[TEXT SHOWN]
*** Block opens ***
Rights report on Ethiopia suspects war crimes in Tigray conflict
By Robin Gomes
A day after the Ethiopian government declared a nationwide state of emergency against fears the advancing forces of the Tigray People's Liberation Front (TPLF) are threatening to take the capital, a devastating human rights report on Wednesday pointed to serious abuses in the strife-torn northern region of Tigray.
A joint investigation carried out by the United Nations Office of the High Commissioner for Human Rights (OHCHR) and the Ethiopian Human Rights Commission (EHRC) appointed by the federal government, indicates that all parties to the conflict, have, to varying degrees, committed violations of international human rights, and humanitarian and refugee law, some of which may amount to war crimes and crimes against humanity.
The report, released at a press conference on Wednesday in Geneva, Switzerland, examines the devastating impact that the Tigrayan conflict has had on civilians. The Joint Investigation Team (JIT) details a series of violations and abuses, including unlawful killings and extra-judicial executions, torture, sexual and gender-based violence (including gang-rapes), violations against refugees, forced displacement of civilians, attacks on refugees and their camps, and arbitrary arrests on the basis of ethnicity.
The report covers the period from 3 November 2020, when the armed conflict began between the federal government’s Ethiopian National Defence Force (ENDF), the Eritrean Defence Force (EDF), the Amhara Special Forces (ASF), the Amhara Fano and other militias on one side, and the Tigrayan Special Forces (TSF), Tigrayan militia and other allied groups on the other, until 28 June 2021 when the Ethiopian government declared a unilateral ceasefire.
The JIT visited several locations in Tigray, including the regional capital Mekelle, as well as the national capital Addis Ababa, and conducted 269 confidential interviews with victims and witnesses of alleged violations and abuses, and with other sources. Despite several security, operational, and administrative challenges, the team held over 60 meetings with federal and regional officials, representatives of international organizations, NGOs, community-based committees, medical personnel, and other sources. Many of these accounts contain graphic details of rapes and mutilations by Eritrean soldiers.
Need for accountability
Speaking at the release of the report, UN High Commissioner for Human Rights Michelle Bachelet said, “The Tigray conflict has been marked by extreme brutality. The gravity and seriousness of the violations and abuses we have documented underscore the need to hold perpetrators accountable on all sides.”
*** Block closes ***
[ACTIVITY A] Turn the paragraph of the Tigray report article that begins "The report, released at a press conference" into a short list that keeps its main facts.
[ACTIVITY B] In the Tigray report article, change "confidential" to "private" in the passage starting with "The JIT visited" and going on through "by Eritrean soldiers.".
[ACTIVITY C]
Answer these questions using the Tigray report article:
(i) Which two bodies carried out the joint investigation?
(ii) On what date does the period covered by the report end, and what happened on that date?
(iii) How many confidential interviews did the JIT conduct?

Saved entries
*** Block opens ***
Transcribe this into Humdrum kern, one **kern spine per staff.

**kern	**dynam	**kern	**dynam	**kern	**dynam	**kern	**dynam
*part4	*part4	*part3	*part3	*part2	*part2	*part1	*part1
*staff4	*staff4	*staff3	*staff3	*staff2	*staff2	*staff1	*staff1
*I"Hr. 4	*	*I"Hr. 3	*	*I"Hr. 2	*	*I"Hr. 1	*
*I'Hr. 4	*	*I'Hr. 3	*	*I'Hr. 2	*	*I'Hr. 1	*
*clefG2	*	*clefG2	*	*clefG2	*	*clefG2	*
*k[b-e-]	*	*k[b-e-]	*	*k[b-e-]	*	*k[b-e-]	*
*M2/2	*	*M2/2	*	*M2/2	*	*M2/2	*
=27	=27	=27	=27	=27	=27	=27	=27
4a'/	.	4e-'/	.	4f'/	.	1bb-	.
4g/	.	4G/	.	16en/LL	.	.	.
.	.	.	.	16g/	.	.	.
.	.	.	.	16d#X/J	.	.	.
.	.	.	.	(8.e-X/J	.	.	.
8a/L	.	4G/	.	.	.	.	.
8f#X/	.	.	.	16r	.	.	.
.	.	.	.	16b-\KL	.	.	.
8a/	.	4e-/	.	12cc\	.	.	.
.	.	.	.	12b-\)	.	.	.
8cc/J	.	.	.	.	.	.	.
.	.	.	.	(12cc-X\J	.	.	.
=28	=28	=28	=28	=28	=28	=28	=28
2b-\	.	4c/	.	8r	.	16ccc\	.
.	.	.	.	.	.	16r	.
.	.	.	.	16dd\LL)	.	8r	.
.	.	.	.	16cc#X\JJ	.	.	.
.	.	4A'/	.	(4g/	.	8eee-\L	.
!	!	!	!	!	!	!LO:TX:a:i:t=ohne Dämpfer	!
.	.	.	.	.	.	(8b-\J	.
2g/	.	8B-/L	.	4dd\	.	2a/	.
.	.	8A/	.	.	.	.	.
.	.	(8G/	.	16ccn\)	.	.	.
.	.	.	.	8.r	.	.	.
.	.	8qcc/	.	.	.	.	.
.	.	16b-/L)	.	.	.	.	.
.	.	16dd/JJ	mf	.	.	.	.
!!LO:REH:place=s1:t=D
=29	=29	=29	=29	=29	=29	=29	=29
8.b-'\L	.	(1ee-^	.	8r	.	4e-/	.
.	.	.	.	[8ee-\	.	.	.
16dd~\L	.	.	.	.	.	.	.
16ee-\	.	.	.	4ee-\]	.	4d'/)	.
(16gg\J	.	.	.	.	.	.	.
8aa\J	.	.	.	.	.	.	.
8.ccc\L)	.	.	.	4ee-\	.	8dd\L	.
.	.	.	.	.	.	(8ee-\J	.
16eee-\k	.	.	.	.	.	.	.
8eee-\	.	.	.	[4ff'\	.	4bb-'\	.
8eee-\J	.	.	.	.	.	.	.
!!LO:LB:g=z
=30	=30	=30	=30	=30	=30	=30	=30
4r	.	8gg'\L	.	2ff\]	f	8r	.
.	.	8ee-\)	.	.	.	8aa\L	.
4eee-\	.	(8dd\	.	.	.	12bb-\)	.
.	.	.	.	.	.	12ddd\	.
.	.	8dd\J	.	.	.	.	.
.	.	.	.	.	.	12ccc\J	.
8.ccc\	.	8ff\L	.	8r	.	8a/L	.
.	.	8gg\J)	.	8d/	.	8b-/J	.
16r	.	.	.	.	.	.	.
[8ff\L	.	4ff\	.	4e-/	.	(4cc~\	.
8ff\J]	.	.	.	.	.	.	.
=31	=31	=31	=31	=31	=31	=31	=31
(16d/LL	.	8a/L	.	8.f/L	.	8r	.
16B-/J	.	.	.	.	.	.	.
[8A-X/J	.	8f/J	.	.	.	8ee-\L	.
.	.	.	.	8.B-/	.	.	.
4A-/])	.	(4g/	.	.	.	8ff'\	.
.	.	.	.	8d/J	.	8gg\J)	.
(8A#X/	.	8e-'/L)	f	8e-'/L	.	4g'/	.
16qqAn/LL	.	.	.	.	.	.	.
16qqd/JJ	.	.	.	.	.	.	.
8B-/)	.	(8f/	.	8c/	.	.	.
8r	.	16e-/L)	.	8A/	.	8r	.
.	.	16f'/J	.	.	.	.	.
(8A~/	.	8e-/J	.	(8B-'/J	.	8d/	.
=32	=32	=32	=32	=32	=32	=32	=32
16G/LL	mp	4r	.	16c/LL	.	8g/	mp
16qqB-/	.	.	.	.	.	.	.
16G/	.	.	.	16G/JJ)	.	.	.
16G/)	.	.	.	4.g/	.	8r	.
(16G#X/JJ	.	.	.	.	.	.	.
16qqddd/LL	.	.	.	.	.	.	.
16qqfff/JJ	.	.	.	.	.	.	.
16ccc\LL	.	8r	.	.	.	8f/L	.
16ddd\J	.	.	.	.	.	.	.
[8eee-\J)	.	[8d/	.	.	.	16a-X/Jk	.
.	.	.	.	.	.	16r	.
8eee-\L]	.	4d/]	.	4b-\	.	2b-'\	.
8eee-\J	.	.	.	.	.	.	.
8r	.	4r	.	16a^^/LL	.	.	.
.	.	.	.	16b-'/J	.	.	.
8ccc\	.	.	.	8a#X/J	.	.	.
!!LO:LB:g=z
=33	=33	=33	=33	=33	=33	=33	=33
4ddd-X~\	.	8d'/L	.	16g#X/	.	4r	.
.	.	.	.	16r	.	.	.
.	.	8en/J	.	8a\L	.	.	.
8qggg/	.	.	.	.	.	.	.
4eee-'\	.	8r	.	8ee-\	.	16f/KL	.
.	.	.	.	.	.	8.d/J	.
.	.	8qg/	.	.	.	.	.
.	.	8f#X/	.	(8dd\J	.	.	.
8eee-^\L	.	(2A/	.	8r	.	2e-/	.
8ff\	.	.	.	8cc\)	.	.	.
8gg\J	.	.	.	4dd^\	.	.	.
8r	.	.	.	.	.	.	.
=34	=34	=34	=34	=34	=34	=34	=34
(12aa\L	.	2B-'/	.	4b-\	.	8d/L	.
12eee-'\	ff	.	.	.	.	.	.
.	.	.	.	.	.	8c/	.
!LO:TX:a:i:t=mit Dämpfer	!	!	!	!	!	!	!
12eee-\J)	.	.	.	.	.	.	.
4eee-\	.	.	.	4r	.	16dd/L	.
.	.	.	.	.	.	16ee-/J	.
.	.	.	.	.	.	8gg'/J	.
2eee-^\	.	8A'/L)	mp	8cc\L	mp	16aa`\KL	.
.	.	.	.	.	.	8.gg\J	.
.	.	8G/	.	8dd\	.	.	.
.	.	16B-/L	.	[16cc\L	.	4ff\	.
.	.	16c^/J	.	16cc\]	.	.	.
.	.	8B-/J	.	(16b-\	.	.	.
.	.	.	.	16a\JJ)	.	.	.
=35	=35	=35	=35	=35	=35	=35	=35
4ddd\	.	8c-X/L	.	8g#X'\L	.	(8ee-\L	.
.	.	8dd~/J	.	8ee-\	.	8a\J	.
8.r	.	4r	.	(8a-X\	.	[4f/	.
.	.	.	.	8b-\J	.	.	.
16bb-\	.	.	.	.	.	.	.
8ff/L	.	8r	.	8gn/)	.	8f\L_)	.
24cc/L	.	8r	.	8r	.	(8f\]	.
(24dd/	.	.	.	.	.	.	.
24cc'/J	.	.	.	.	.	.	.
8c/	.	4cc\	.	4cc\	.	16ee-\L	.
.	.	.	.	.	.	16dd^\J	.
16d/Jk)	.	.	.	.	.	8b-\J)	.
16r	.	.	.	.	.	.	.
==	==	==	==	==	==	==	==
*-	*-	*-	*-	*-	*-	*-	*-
*** Block closes ***
[ANSWER AREA A]
- Released at a press conference on Wednesday in Geneva, Switzerland
- Examines the devastating impact of the Tigrayan conflict on civilians
- The Joint Investigation Team (JIT) details violations and abuses including:
  - unlawful killings and extra-judicial executions
  - torture
  - sexual and gender-based violence, including gang-rapes
  - violations against refugees and attacks on refugees and their camps
  - forced displacement of civilians
  - arbitrary arrests based on ethnicity

[ANSWER AREA B]
The JIT visited several locations in Tigray, including the regional capital Mekelle, as well as the national capital Addis Ababa, and conducted 269 private interviews with victims and witnesses of alleged violations and abuses, and with other sources. Despite several security, operational, and administrative challenges, the team held over 60 meetings with federal and regional officials, representatives of international organizations, NGOs, community-based committees, medical personnel, and other sources. Many of these accounts contain graphic details of rapes and mutilations by Eritrean soldiers.

[ANSWER AREA C]
(i) The United Nations Office of the High Commissioner for Human Rights (OHCHR) and the Ethiopian Human Rights Commission (EHRC).
(ii) 28 June 2021, when the Ethiopian government declared a unilateral ceasefire.
(iii) 269.